50% of electronics sites break EU law

MORE than half of all the major websites selling electronic goods across Europe are breaking EU consumer law, including over a third of Irish sites, a European Commission survey has found.

50% of electronics sites break EU law

The biggest problem was sellers giving misleading information about the buyers’ rights, followed by misleading or missing information about the exact price of the product and no contact details for the trader. The commission, which coordinated the survey, yesterday warned the websites selling electronic goods they face fines or closure unless they clean up the misleading consumer information.

The survey of 369 websites selling six of the most popular electronic goods – PC related goods, MP3/4 players, digital cameras, game consoles, DVD players and mobile phones revealed that 203 were breaching EU consumer law.
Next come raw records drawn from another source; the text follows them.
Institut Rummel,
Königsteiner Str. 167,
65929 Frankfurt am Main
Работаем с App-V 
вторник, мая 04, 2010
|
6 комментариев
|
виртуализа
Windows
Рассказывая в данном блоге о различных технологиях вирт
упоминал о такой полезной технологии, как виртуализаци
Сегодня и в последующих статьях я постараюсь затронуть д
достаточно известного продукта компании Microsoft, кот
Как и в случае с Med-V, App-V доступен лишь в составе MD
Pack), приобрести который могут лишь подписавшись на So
The online electrical market is worth about €7.2 billion a year.

The National Consumer Agency (NCA) carried out the Irish part of the investigation and found just one problem with six of the 15 Irish sites surveyed – a lack of an email address. John Shine, director of consumer practices at the NCA, said there were online forms to contact the seller and the lack of an email address was more a technical breach. However, they have pointed out this flaw to them and hope it will be rectified.

The NCA, outside the EU study, surveyed an additional 13 sites, mostly Irish, but some overseas. “There are more serious issues coming out of the mystery shopping. We are in the process of engaging the companies and if they do not comply we will take enforcement action, and name and shame them,” said Mr Shine.
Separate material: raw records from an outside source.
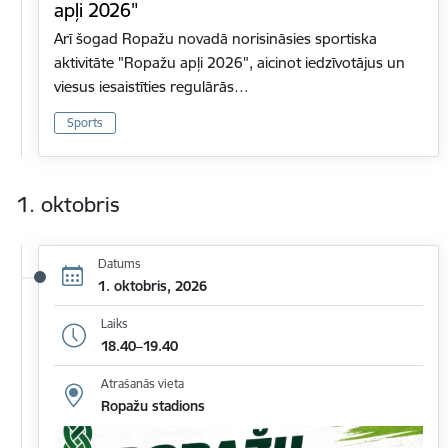
apļi 2026"
Arī šogad Ropažu novadā norisināsies sportiska
aktivitāte "Ropažu apļi 2026", aicinot iedzīvotājus un
viesus iesaistīties regulārās…
Sports
1. oktobris
Datums
1. oktobris, 2026
Laiks
18.40–19.40
Atrašanās vieta
Ropažu stadions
All but three of the 28national authorities taking part in the EU survey have declined to name those accused of breaching the rules. A commission spokesperson said the idea behind this was to give the firms an incentive to change. Only Norway, Iceland and Latvia have named the websites.

Consumer commissioner Meglena Kuneva said the amount of complaints from the public led to the investigation. “We discovered that more than half of the retailers selling online electronic goods are letting consumers down... There is a lot of work to be done... to clean up this sector. Europe’s consumers deserve better.”

Solicitor Caoimhe Daly, with BCM Hanby Wallace, who advises people setting up retail websites, said the biggest problem online is confusion over rights and regulations.

“A personal shopper is not entitled to a refund when they return an item unless it is not of merchantable quality, but online shoppers can send back their purchase and are entitled to a refund for whatever reason,” she said.

A spokesperson for IEDR, responsible for registering Irish domain names, said they check on those registering and they believe this is why .ie sites were named the safest in Europe after Finland in 2007.